▸ Página:
========

Por outro lado, seria idiotice tentar reproduzir as sensações que o jogo te faz sentir, uma vez que um seriado é, para a surpresa de muitos, diferente de um videogame. O desejo de ver algumas das nossas cenas favoritas representadas de novo por vezes entra em conflito com a necessidade de se abraçar novas possibilidades e, honestamente, esse é um dos motivos de The Last of Us Part II ser tão especial — e controverso. É uma obra que existe devido ao sucesso estarrecedor de sua antecessora, mas que usa desse laço para subverter nossas expectativas, se deliciando no quão difícil algumas de suas viradas são de digerir. Não é raro ouvir relatos de pessoas que tiveram que parar de jogar em determinado momento e só voltaram depois de um certo tempo.

========

▸ Material de origem:
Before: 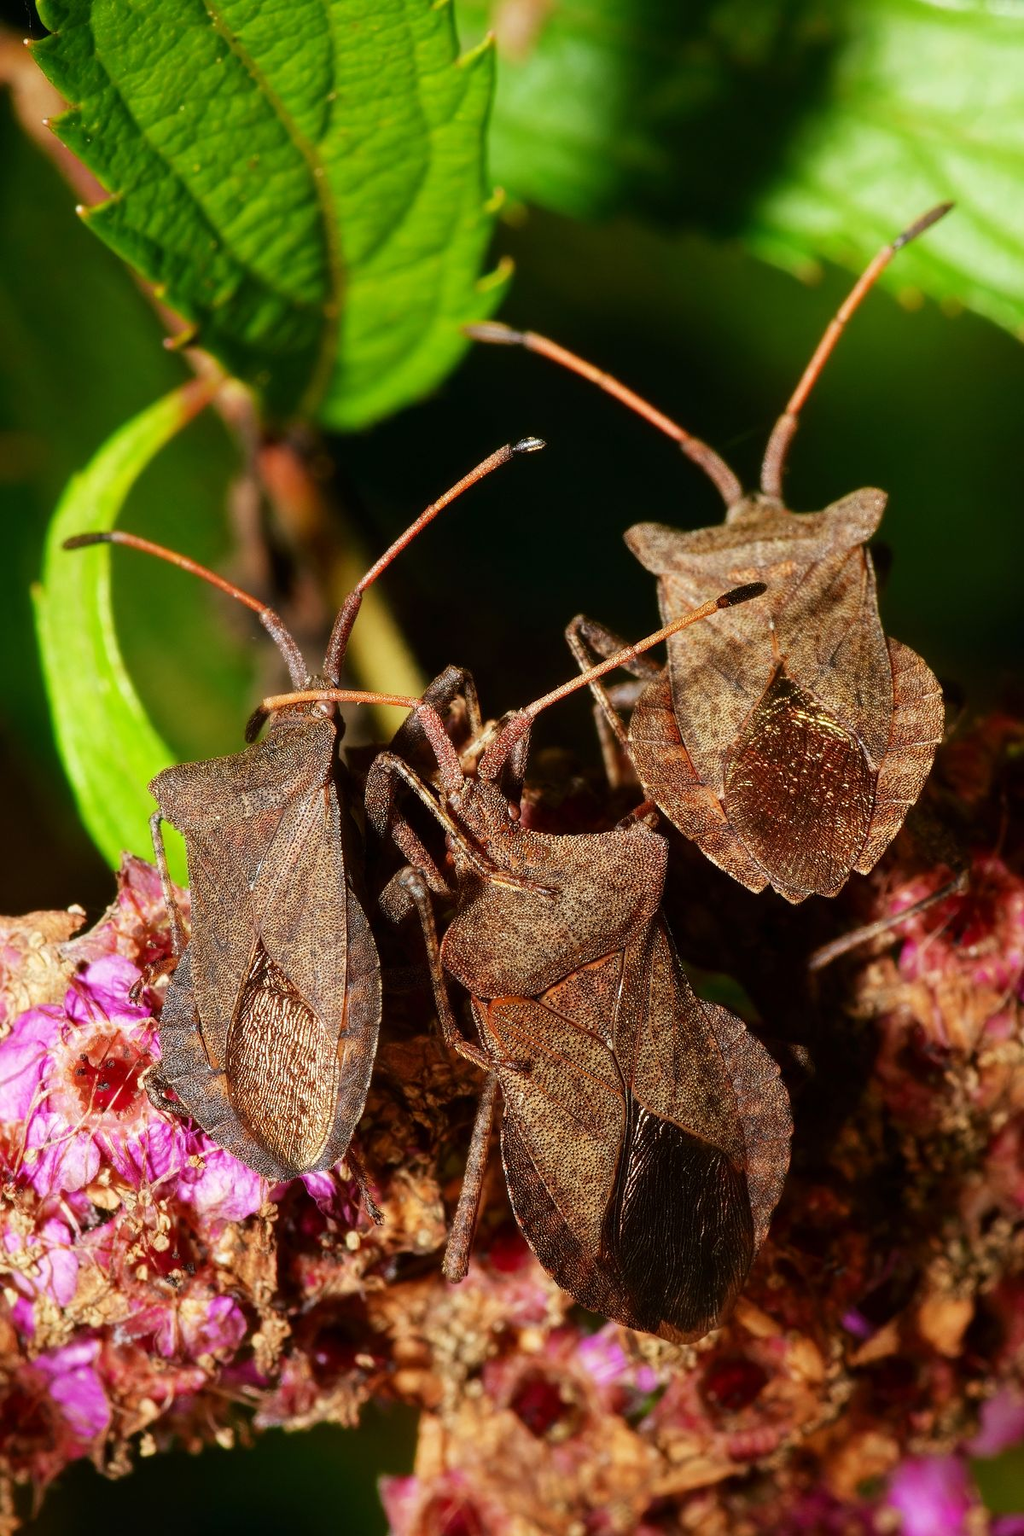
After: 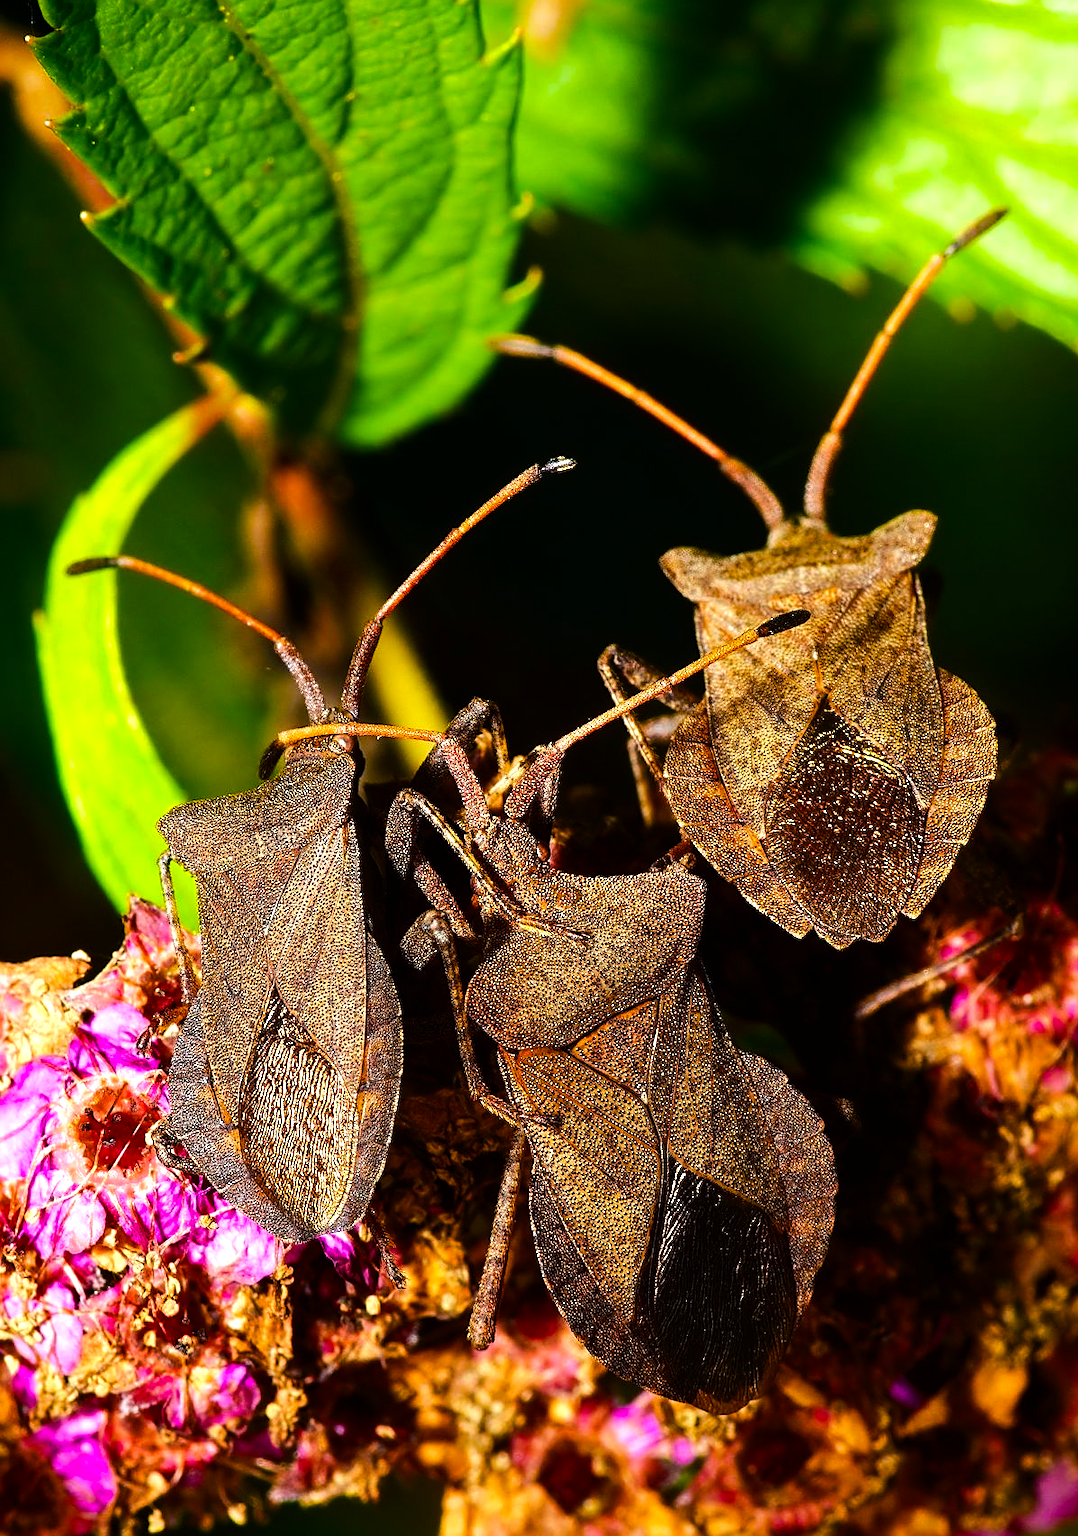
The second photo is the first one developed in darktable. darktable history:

========

▸ Instruções da tarefa: Repita, sem nenhuma alteração, a passagem da página sobre The Last of Us Part II que se inicia com as palavras contendo "Por outro lado, seria" e termina em "um certo tempo.". A listagem acima não guarda qualquer relação com a página.

▸ Resposta a seguir:
Por outro lado, seria idiotice tentar reproduzir as sensações que o jogo te faz sentir, uma vez que um seriado é, para a surpresa de muitos, diferente de um videogame. O desejo de ver algumas das nossas cenas favoritas representadas de novo por vezes entra em conflito com a necessidade de se abraçar novas possibilidades e, honestamente, esse é um dos motivos de The Last of Us Part II ser tão especial — e controverso. É uma obra que existe devido ao sucesso estarrecedor de sua antecessora, mas que usa desse laço para subverter nossas expectativas, se deliciando no quão difícil algumas de suas viradas são de digerir. Não é raro ouvir relatos de pessoas que tiveram que parar de jogar em determinado momento e só voltaram depois de um certo tempo.